To be done: Return each line of the rows below verbatim, from the first line through the final one, with no alterations.

Data records
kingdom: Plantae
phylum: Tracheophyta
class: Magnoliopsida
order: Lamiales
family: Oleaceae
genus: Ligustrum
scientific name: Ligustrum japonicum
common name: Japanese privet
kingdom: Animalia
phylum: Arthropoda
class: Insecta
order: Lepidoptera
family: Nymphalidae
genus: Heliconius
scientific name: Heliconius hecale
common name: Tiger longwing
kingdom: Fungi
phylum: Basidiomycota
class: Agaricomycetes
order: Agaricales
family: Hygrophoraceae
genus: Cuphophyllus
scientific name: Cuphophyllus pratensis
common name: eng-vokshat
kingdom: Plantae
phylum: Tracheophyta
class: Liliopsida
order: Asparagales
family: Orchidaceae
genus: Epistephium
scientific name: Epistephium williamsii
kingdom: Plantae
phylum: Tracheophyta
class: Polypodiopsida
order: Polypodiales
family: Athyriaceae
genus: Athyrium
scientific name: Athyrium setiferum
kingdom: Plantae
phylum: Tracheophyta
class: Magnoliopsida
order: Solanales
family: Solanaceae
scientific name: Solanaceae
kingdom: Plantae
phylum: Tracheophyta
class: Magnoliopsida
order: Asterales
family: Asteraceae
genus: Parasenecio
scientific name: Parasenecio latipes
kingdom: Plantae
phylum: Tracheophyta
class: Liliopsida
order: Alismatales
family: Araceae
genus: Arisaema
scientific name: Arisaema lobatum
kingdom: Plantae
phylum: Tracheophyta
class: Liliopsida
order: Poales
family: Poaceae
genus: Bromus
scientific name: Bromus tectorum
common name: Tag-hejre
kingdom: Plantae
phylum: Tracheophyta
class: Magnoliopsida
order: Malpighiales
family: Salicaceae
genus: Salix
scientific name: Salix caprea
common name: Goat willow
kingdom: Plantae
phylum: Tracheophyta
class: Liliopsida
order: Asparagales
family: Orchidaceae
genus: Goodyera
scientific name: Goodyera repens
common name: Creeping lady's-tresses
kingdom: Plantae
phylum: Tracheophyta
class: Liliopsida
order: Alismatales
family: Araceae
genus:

Final answer:
kingdom: Plantae
phylum: Tracheophyta
class: Magnoliopsida
order: Lamiales
family: Oleaceae
genus: Ligustrum
scientific name: Ligustrum japonicum
common name: Japanese privet
kingdom: Animalia
phylum: Arthropoda
class: Insecta
order: Lepidoptera
family: Nymphalidae
genus: Heliconius
scientific name: Heliconius hecale
common name: Tiger longwing
kingdom: Fungi
phylum: Basidiomycota
class: Agaricomycetes
order: Agaricales
family: Hygrophoraceae
genus: Cuphophyllus
scientific name: Cuphophyllus pratensis
common name: eng-vokshat
kingdom: Plantae
phylum: Tracheophyta
class: Liliopsida
order: Asparagales
family: Orchidaceae
genus: Epistephium
scientific name: Epistephium williamsii
kingdom: Plantae
phylum: Tracheophyta
class: Polypodiopsida
order: Polypodiales
family: Athyriaceae
genus: Athyrium
scientific name: Athyrium setiferum
kingdom: Plantae
phylum: Tracheophyta
class: Magnoliopsida
order: Solanales
family: Solanaceae
scientific name: Solanaceae
kingdom: Plantae
phylum: Tracheophyta
class: Magnoliopsida
order: Asterales
family: Asteraceae
genus: Parasenecio
scientific name: Parasenecio latipes
kingdom: Plantae
phylum: Tracheophyta
class: Liliopsida
order: Alismatales
family: Araceae
genus: Arisaema
scientific name: Arisaema lobatum
kingdom: Plantae
phylum: Tracheophyta
class: Liliopsida
order: Poales
family: Poaceae
genus: Bromus
scientific name: Bromus tectorum
common name: Tag-hejre
kingdom: Plantae
phylum: Tracheophyta
class: Magnoliopsida
order: Malpighiales
family: Salicaceae
genus: Salix
scientific name: Salix caprea
common name: Goat willow
kingdom: Plantae
phylum: Tracheophyta
class: Liliopsida
order: Asparagales
family: Orchidaceae
genus: Goodyera
scientific name: Goodyera repens
common name: Creeping lady's-tresses
kingdom: Plantae
phylum: Tracheophyta
class: Liliopsida
order: Alismatales
family: Araceae
genus:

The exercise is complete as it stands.